◆ Your instructions ◆
Nothing should be dropped or changed: copy every line of the listing.

◆ Recorded information ◆
------------------------------------------------------------------------

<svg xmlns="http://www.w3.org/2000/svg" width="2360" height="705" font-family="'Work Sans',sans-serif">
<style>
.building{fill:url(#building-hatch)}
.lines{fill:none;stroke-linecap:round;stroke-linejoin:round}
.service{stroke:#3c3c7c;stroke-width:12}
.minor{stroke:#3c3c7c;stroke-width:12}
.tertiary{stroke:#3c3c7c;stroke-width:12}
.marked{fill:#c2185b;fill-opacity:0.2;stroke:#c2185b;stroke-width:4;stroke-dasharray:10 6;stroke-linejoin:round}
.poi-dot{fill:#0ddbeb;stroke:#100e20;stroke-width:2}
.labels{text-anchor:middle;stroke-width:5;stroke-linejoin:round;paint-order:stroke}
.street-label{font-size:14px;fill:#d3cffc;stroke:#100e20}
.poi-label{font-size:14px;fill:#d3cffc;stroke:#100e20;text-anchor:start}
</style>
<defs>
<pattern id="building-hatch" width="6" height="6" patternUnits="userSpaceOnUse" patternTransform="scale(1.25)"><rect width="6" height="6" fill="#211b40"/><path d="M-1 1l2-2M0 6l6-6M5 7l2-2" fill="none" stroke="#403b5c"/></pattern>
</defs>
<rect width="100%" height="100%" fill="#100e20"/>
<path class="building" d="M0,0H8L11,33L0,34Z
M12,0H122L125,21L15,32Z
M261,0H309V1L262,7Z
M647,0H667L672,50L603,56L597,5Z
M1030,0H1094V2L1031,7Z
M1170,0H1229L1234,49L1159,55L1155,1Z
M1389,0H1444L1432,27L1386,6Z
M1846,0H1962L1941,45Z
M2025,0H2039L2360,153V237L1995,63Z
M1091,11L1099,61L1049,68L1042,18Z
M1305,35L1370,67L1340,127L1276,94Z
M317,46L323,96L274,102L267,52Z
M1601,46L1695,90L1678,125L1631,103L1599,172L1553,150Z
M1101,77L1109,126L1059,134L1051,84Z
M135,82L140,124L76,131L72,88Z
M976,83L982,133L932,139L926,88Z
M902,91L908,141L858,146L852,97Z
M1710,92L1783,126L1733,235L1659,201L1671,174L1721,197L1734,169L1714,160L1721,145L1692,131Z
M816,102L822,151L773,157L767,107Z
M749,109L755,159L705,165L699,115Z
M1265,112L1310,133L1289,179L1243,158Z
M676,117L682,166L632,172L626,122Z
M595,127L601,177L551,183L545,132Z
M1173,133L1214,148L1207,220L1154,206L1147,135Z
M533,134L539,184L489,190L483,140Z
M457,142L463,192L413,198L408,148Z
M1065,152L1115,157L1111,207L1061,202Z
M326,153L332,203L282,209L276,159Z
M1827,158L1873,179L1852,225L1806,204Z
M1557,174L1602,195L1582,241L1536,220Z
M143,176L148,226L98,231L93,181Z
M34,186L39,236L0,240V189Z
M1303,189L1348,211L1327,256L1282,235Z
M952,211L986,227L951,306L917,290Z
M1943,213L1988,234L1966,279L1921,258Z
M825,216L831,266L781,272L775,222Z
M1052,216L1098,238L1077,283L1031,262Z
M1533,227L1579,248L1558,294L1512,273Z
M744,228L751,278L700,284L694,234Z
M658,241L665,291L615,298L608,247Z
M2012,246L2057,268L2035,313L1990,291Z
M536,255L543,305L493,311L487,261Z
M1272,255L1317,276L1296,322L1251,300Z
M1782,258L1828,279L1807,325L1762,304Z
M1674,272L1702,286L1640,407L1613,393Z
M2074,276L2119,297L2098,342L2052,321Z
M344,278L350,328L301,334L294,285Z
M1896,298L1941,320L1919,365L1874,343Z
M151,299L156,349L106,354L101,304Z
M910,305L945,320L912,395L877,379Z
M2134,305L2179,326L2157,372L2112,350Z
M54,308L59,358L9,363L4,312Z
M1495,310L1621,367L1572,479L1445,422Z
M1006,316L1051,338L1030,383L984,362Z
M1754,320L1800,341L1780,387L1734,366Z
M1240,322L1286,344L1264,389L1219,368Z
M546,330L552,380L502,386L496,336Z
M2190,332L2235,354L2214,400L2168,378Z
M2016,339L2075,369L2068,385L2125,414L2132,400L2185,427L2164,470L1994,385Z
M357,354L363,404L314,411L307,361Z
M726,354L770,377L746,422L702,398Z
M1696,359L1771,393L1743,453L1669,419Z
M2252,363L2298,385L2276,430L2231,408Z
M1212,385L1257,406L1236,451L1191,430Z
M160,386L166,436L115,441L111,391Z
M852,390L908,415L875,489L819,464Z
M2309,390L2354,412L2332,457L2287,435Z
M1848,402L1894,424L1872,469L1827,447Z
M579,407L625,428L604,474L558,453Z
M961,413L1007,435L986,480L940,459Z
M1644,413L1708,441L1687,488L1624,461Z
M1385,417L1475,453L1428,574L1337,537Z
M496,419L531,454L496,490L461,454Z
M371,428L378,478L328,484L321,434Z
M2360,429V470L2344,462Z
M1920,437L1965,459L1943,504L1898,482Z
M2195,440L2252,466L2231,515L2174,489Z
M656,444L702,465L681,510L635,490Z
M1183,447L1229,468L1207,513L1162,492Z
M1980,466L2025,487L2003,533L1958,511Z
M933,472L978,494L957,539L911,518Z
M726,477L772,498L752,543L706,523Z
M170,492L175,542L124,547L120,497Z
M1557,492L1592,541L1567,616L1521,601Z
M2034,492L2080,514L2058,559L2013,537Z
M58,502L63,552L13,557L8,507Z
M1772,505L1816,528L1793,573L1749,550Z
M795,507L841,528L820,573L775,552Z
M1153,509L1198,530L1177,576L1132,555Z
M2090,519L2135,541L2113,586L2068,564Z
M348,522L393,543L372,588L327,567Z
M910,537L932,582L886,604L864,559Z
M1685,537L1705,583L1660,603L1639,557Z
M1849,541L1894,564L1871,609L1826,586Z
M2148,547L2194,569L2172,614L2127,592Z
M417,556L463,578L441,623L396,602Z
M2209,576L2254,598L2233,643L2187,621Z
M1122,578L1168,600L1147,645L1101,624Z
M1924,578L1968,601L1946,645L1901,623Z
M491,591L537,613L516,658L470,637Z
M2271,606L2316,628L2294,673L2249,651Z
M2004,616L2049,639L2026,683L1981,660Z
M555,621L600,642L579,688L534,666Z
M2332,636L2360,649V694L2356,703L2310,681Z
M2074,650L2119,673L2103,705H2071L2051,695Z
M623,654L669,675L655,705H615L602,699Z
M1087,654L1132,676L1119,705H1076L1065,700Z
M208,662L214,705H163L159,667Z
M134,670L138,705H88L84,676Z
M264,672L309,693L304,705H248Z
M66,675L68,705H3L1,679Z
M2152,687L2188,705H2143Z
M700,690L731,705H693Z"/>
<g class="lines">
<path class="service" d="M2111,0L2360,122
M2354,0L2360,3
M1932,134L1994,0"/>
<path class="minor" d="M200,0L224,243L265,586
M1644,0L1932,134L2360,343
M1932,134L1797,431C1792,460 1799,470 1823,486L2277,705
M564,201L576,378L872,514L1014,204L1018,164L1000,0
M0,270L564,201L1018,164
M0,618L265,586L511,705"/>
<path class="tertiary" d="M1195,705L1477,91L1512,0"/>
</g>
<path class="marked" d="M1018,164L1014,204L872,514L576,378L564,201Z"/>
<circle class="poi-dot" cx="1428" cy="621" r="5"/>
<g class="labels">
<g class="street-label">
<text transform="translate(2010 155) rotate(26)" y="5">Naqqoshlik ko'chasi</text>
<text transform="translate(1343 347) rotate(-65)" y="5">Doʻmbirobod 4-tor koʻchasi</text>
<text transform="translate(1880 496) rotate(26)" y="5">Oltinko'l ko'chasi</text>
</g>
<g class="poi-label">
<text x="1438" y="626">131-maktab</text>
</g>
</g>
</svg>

------------------------------------------------------------------------

◆ Problem solution ◆
<svg xmlns="http://www.w3.org/2000/svg" width="2360" height="705" font-family="'Work Sans',sans-serif">
<style>
.building{fill:url(#building-hatch)}
.lines{fill:none;stroke-linecap:round;stroke-linejoin:round}
.service{stroke:#3c3c7c;stroke-width:12}
.minor{stroke:#3c3c7c;stroke-width:12}
.tertiary{stroke:#3c3c7c;stroke-width:12}
.marked{fill:#c2185b;fill-opacity:0.2;stroke:#c2185b;stroke-width:4;stroke-dasharray:10 6;stroke-linejoin:round}
.poi-dot{fill:#0ddbeb;stroke:#100e20;stroke-width:2}
.labels{text-anchor:middle;stroke-width:5;stroke-linejoin:round;paint-order:stroke}
.street-label{font-size:14px;fill:#d3cffc;stroke:#100e20}
.poi-label{font-size:14px;fill:#d3cffc;stroke:#100e20;text-anchor:start}
</style>
<defs>
<pattern id="building-hatch" width="6" height="6" patternUnits="userSpaceOnUse" patternTransform="scale(1.25)"><rect width="6" height="6" fill="#211b40"/><path d="M-1 1l2-2M0 6l6-6M5 7l2-2" fill="none" stroke="#403b5c"/></pattern>
</defs>
<rect width="100%" height="100%" fill="#100e20"/>
<path class="building" d="M0,0H8L11,33L0,34Z
M12,0H122L125,21L15,32Z
M261,0H309V1L262,7Z
M647,0H667L672,50L603,56L597,5Z
M1030,0H1094V2L1031,7Z
M1170,0H1229L1234,49L1159,55L1155,1Z
M1389,0H1444L1432,27L1386,6Z
M1846,0H1962L1941,45Z
M2025,0H2039L2360,153V237L1995,63Z
M1091,11L1099,61L1049,68L1042,18Z
M1305,35L1370,67L1340,127L1276,94Z
M317,46L323,96L274,102L267,52Z
M1601,46L1695,90L1678,125L1631,103L1599,172L1553,150Z
M1101,77L1109,126L1059,134L1051,84Z
M135,82L140,124L76,131L72,88Z
M976,83L982,133L932,139L926,88Z
M902,91L908,141L858,146L852,97Z
M1710,92L1783,126L1733,235L1659,201L1671,174L1721,197L1734,169L1714,160L1721,145L1692,131Z
M816,102L822,151L773,157L767,107Z
M749,109L755,159L705,165L699,115Z
M1265,112L1310,133L1289,179L1243,158Z
M676,117L682,166L632,172L626,122Z
M595,127L601,177L551,183L545,132Z
M1173,133L1214,148L1207,220L1154,206L1147,135Z
M533,134L539,184L489,190L483,140Z
M457,142L463,192L413,198L408,148Z
M1065,152L1115,157L1111,207L1061,202Z
M326,153L332,203L282,209L276,159Z
M1827,158L1873,179L1852,225L1806,204Z
M1557,174L1602,195L1582,241L1536,220Z
M143,176L148,226L98,231L93,181Z
M34,186L39,236L0,240V189Z
M1303,189L1348,211L1327,256L1282,235Z
M952,211L986,227L951,306L917,290Z
M1943,213L1988,234L1966,279L1921,258Z
M825,216L831,266L781,272L775,222Z
M1052,216L1098,238L1077,283L1031,262Z
M1533,227L1579,248L1558,294L1512,273Z
M744,228L751,278L700,284L694,234Z
M658,241L665,291L615,298L608,247Z
M2012,246L2057,268L2035,313L1990,291Z
M536,255L543,305L493,311L487,261Z
M1272,255L1317,276L1296,322L1251,300Z
M1782,258L1828,279L1807,325L1762,304Z
M1674,272L1702,286L1640,407L1613,393Z
M2074,276L2119,297L2098,342L2052,321Z
M344,278L350,328L301,334L294,285Z
M1896,298L1941,320L1919,365L1874,343Z
M151,299L156,349L106,354L101,304Z
M910,305L945,320L912,395L877,379Z
M2134,305L2179,326L2157,372L2112,350Z
M54,308L59,358L9,363L4,312Z
M1495,310L1621,367L1572,479L1445,422Z
M1006,316L1051,338L1030,383L984,362Z
M1754,320L1800,341L1780,387L1734,366Z
M1240,322L1286,344L1264,389L1219,368Z
M546,330L552,380L502,386L496,336Z
M2190,332L2235,354L2214,400L2168,378Z
M2016,339L2075,369L2068,385L2125,414L2132,400L2185,427L2164,470L1994,385Z
M357,354L363,404L314,411L307,361Z
M726,354L770,377L746,422L702,398Z
M1696,359L1771,393L1743,453L1669,419Z
M2252,363L2298,385L2276,430L2231,408Z
M1212,385L1257,406L1236,451L1191,430Z
M160,386L166,436L115,441L111,391Z
M852,390L908,415L875,489L819,464Z
M2309,390L2354,412L2332,457L2287,435Z
M1848,402L1894,424L1872,469L1827,447Z
M579,407L625,428L604,474L558,453Z
M961,413L1007,435L986,480L940,459Z
M1644,413L1708,441L1687,488L1624,461Z
M1385,417L1475,453L1428,574L1337,537Z
M496,419L531,454L496,490L461,454Z
M371,428L378,478L328,484L321,434Z
M2360,429V470L2344,462Z
M1920,437L1965,459L1943,504L1898,482Z
M2195,440L2252,466L2231,515L2174,489Z
M656,444L702,465L681,510L635,490Z
M1183,447L1229,468L1207,513L1162,492Z
M1980,466L2025,487L2003,533L1958,511Z
M933,472L978,494L957,539L911,518Z
M726,477L772,498L752,543L706,523Z
M170,492L175,542L124,547L120,497Z
M1557,492L1592,541L1567,616L1521,601Z
M2034,492L2080,514L2058,559L2013,537Z
M58,502L63,552L13,557L8,507Z
M1772,505L1816,528L1793,573L1749,550Z
M795,507L841,528L820,573L775,552Z
M1153,509L1198,530L1177,576L1132,555Z
M2090,519L2135,541L2113,586L2068,564Z
M348,522L393,543L372,588L327,567Z
M910,537L932,582L886,604L864,559Z
M1685,537L1705,583L1660,603L1639,557Z
M1849,541L1894,564L1871,609L1826,586Z
M2148,547L2194,569L2172,614L2127,592Z
M417,556L463,578L441,623L396,602Z
M2209,576L2254,598L2233,643L2187,621Z
M1122,578L1168,600L1147,645L1101,624Z
M1924,578L1968,601L1946,645L1901,623Z
M491,591L537,613L516,658L470,637Z
M2271,606L2316,628L2294,673L2249,651Z
M2004,616L2049,639L2026,683L1981,660Z
M555,621L600,642L579,688L534,666Z
M2332,636L2360,649V694L2356,703L2310,681Z
M2074,650L2119,673L2103,705H2071L2051,695Z
M623,654L669,675L655,705H615L602,699Z
M1087,654L1132,676L1119,705H1076L1065,700Z
M208,662L214,705H163L159,667Z
M134,670L138,705H88L84,676Z
M264,672L309,693L304,705H248Z
M66,675L68,705H3L1,679Z
M2152,687L2188,705H2143Z
M700,690L731,705H693Z"/>
<g class="lines">
<path class="service" d="M2111,0L2360,122
M2354,0L2360,3
M1932,134L1994,0"/>
<path class="minor" d="M200,0L224,243L265,586
M1644,0L1932,134L2360,343
M1932,134L1797,431C1792,460 1799,470 1823,486L2277,705
M564,201L576,378L872,514L1014,204L1018,164L1000,0
M0,270L564,201L1018,164
M0,618L265,586L511,705"/>
<path class="tertiary" d="M1195,705L1477,91L1512,0"/>
</g>
<path class="marked" d="M1018,164L1014,204L872,514L576,378L564,201Z"/>
<circle class="poi-dot" cx="1428" cy="621" r="5"/>
<g class="labels">
<g class="street-label">
<text transform="translate(2010 155) rotate(26)" y="5">Naqqoshlik ko'chasi</text>
<text transform="translate(1343 347) rotate(-65)" y="5">Doʻmbirobod 4-tor koʻchasi</text>
<text transform="translate(1880 496) rotate(26)" y="5">Oltinko'l ko'chasi</text>
</g>
<g class="poi-label">
<text x="1438" y="626">131-maktab</text>
</g>
</g>
</svg>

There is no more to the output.